Exercise:
Report each line of the material below where the word "thickness" can be found.

Input for this task:
● ● ● ● ●

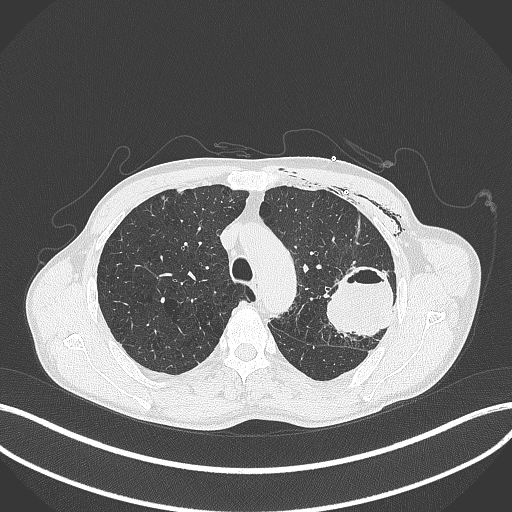
Chest CT, one axial slice; position 300 of 457 along the scan axis; 120 kVp; lung window (W 1500 / L -600 HU); 1 mm slice thickness; 512 × 512 image matrix, field of view 400 × 400 mm. Patient: male, 58 years. From the clinical record (not read from this slice): clinical TNM (as recorded): T3 N0 M0.
Structures marked on this image (bounding box drawn by a radiologist):
- lung tumour (recorded histology: adenocarcinoma): bounding box [x1, y1, x2, y2] px = [328, 264, 395, 339]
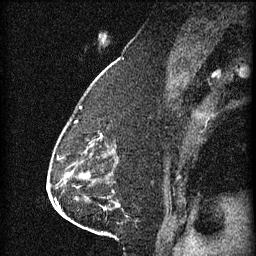
Breast MRI (dynamic contrast-enhanced), one sagittal slice. Slice 32 of 60 in the series (ordered by position). 3 images stored at this slice position (order not interpretable as contrast timing). 1.5 T. TE 4.2 ms, TR 11 ms. 256 × 256 image matrix, field of view 180 × 180 mm. Female patient, age 63 years.
Outlined on this slice (semi-automatic segmentation, software-assisted and operator-edited):
- analysis volume of interest (the breast-tissue region the enhancement analysis was run in; not a lesion): bounding box (x1, y1, x2, y2) in pixels: (86, 118, 117, 153)
- tumour enhancement mask (voxels above the 70 % enhancement threshold inside the analysis volume of interest): (90, 134, 103, 147)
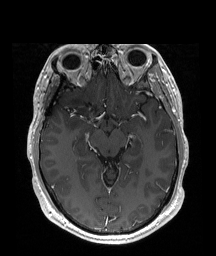
Brain MRI from a brain-tumour surgery series, one axial slice; position 115 of 192 along the scan axis; T1-weighted post-contrast; 216 × 256 image matrix, field of view 219 × 260 mm. Case-level facts recorded for this patient, not image findings: histopathology: Astrocytoma; WHO grade: 2; IDH mutation: yes.
Annotated regions visible in this slice (manually delineated by an expert):
- tumour: bounding box [x1, y1, x2, y2] px = [67, 98, 91, 132]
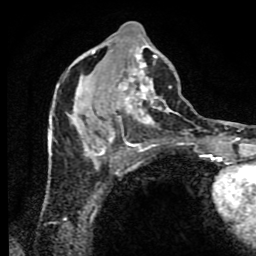
Breast MRI (dynamic contrast-enhanced), one axial slice. Slice 38 of 80 in the series (ordered by position). Cropped to one breast. Dynamic contrast-enhanced series, time point 2 of 9 at this slice position (early post-contrast). 1.5 T. TE 4.2 ms, TR 7 ms. 256 × 256 image matrix. Female patient.
Outlined on this slice (semi-automatically segmented with operator editing):
- enhancing-tissue mask used for the functional tumour volume (all voxels passing the contrast-enhancement thresholds inside the analysis volume; usually the tumour): bounding box (x1, y1, x2, y2) in pixels: (49, 22, 190, 172)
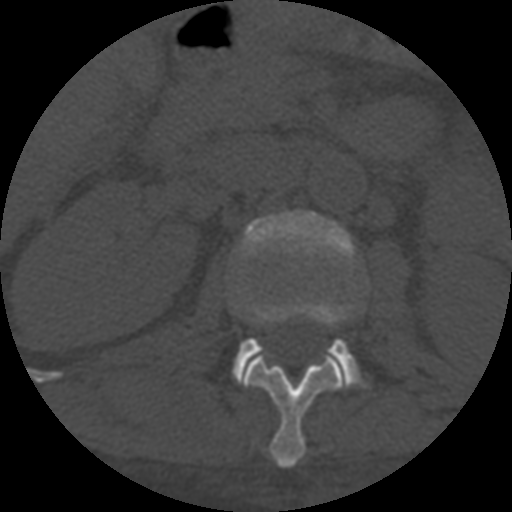
CT including the spine, one axial slice. Position 274 of 708 along the scan axis. One of 3 acquisitions stored at this slice position. Bone window (W 1800 / L 400 HU). 1.25 mm slice thickness. 512 × 512 image matrix, field of view 160 × 160 mm. Patient age 55 years. From the clinical record (not read from this slice): primary cancer: colon; vertebrae with lytic lesions (as recorded): T12, L1, L5.
Outlined on this slice (semi-automatic segmentation, software-assisted and operator-edited):
- L1 vertebra: bounding box [x1, y1, x2, y2] px = [241, 319, 346, 467]
- L2 vertebra: [233, 210, 360, 385]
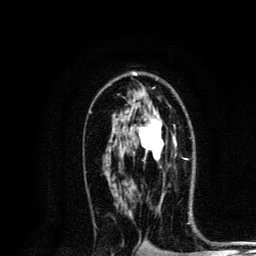
Breast MRI, one axial slice. Cropped to one breast. Dynamic contrast-enhanced series, time point 2 of 6 at this slice position (early post-contrast). 3 T. TE 4.2 ms, TR 8.6 ms. 256 × 256 image matrix, field of view 160 × 160 mm. Female patient.
Outlined on this slice (semi-automatic segmentation, software-assisted and operator-edited):
- enhancing-tissue mask used for the functional tumour volume (all voxels passing the contrast-enhancement thresholds inside the analysis volume; usually the tumour): box from (x=124, y=108) to (x=175, y=160) px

● ● ● ● ●

Final answer:
Chest CT, one axial slice; position 300 of 457 along the scan axis; 120 kVp; lung window (W 1500 / L -600 HU); 1 mm slice thickness; 512 × 512 image matrix, field of view 400 × 400 mm. Patient: male, 58 years. From the clinical record (not read from this slice): clinical TNM (as recorded): T3 N0 M0.
CT including the spine, one axial slice. Position 274 of 708 along the scan axis. One of 3 acquisitions stored at this slice position. Bone window (W 1800 / L 400 HU). 1.25 mm slice thickness. 512 × 512 image matrix, field of view 160 × 160 mm. Patient age 55 years. From the clinical record (not read from this slice): primary cancer: colon; vertebrae with lytic lesions (as recorded): T12, L1, L5.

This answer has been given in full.